● Written instruction A
Please give again, word for word, the passage on Collins's paintings.
● Written instruction B
Transcribe all the entries of rendered views and marked points line for line, leaving out the pictures.

● Source passage
-- Start --

Carbondale, Colorado

Edward Lucie-Smith discovered Collins art in his 2007 solo exhibition, entitled “Gardens of Mystery” at LewAllen Galleries in Santa Fe, NM. Inspired, he wrote, “One of the most salient qualities of the art of music is that it is ambiguous - even more ambiguous than visual images seen in isolation and unaccompanied by text. Collins’ art shares this engaging ambiguity. His paintings seem to tell us stories, but fundamentally these are stories we make for ourselves stimulated by the paintings. They activate elements in our imaginations that may not even we know we possess and, by doing so, are made all the more important.”

- Edward Lucie-Smith, internationally renowned art critic, historian, writer, curator, and broadcaster

London, England

Jim Edwards has written that Collins has painted some of the most spiritual work that he knows of in the 21-century. “Collins’ most recent landscapes and interior and exterior vistas are steamy and smoldering compositions, suggesting some post-apocalyptic moment. His sumptuous paint handling sticks to the framework of very confident drawing underneath.”

-- End --

● Recorded information
-- Start --

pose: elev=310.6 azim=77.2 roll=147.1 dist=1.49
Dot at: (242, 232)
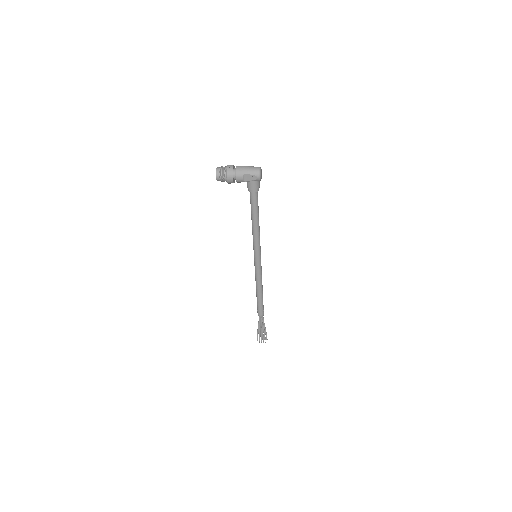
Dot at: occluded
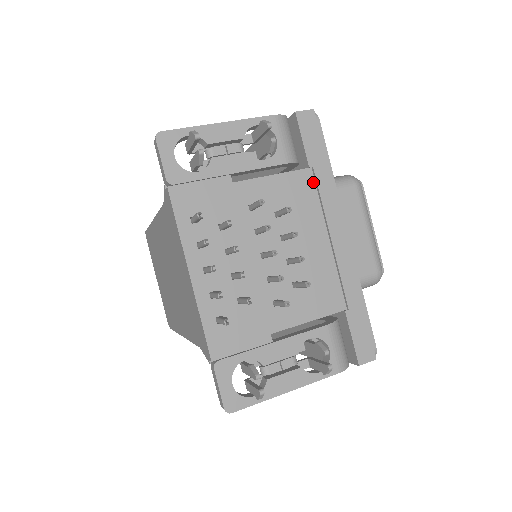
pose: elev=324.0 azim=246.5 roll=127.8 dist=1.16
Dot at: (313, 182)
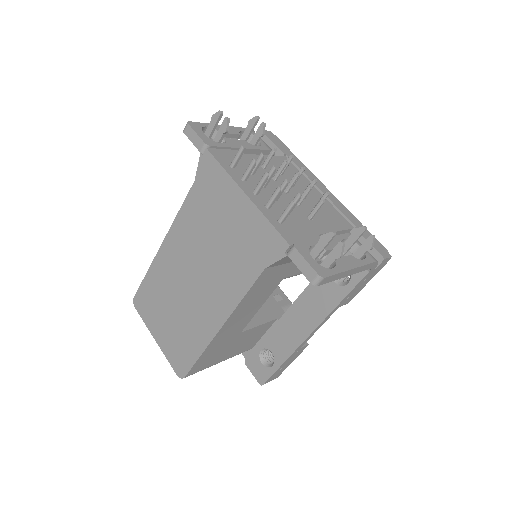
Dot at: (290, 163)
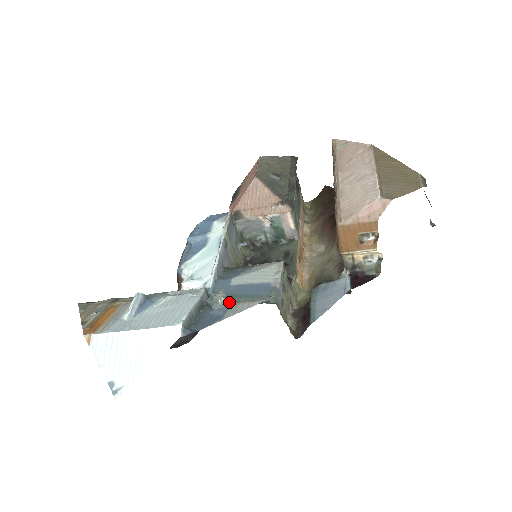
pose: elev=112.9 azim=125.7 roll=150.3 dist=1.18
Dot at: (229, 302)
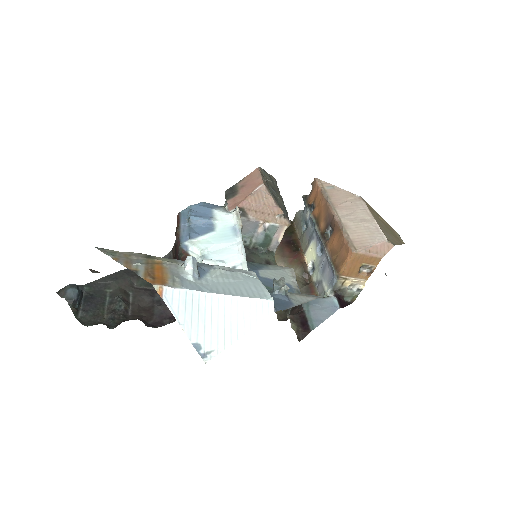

-- End --

● Task response A
Carbondale, Colorado

Edward Lucie-Smith discovered Collins art in his 2007 solo exhibition, entitled “Gardens of Mystery” at LewAllen Galleries in Santa Fe, NM. Inspired, he wrote, “One of the most salient qualities of the art of music is that it is ambiguous - even more ambiguous than visual images seen in isolation and unaccompanied by text. Collins’ art shares this engaging ambiguity. His paintings seem to tell us stories, but fundamentally these are stories we make for ourselves stimulated by the paintings. They activate elements in our imaginations that may not even we know we possess and, by doing so, are made all the more important.”

- Edward Lucie-Smith, internationally renowned art critic, historian, writer, curator, and broadcaster

London, England

Jim Edwards has written that Collins has painted some of the most spiritual work that he knows of in the 21-century. “Collins’ most recent landscapes and interior and exterior vistas are steamy and smoldering compositions, suggesting some post-apocalyptic moment. His sumptuous paint handling sticks to the framework of very confident drawing underneath.”

● Task response B
pose: elev=310.6 azim=77.2 roll=147.1 dist=1.49
Dot at: (242, 232)
Dot at: occluded
pose: elev=324.0 azim=246.5 roll=127.8 dist=1.16
Dot at: (313, 182)
Dot at: (290, 163)
pose: elev=112.9 azim=125.7 roll=150.3 dist=1.18
Dot at: (229, 302)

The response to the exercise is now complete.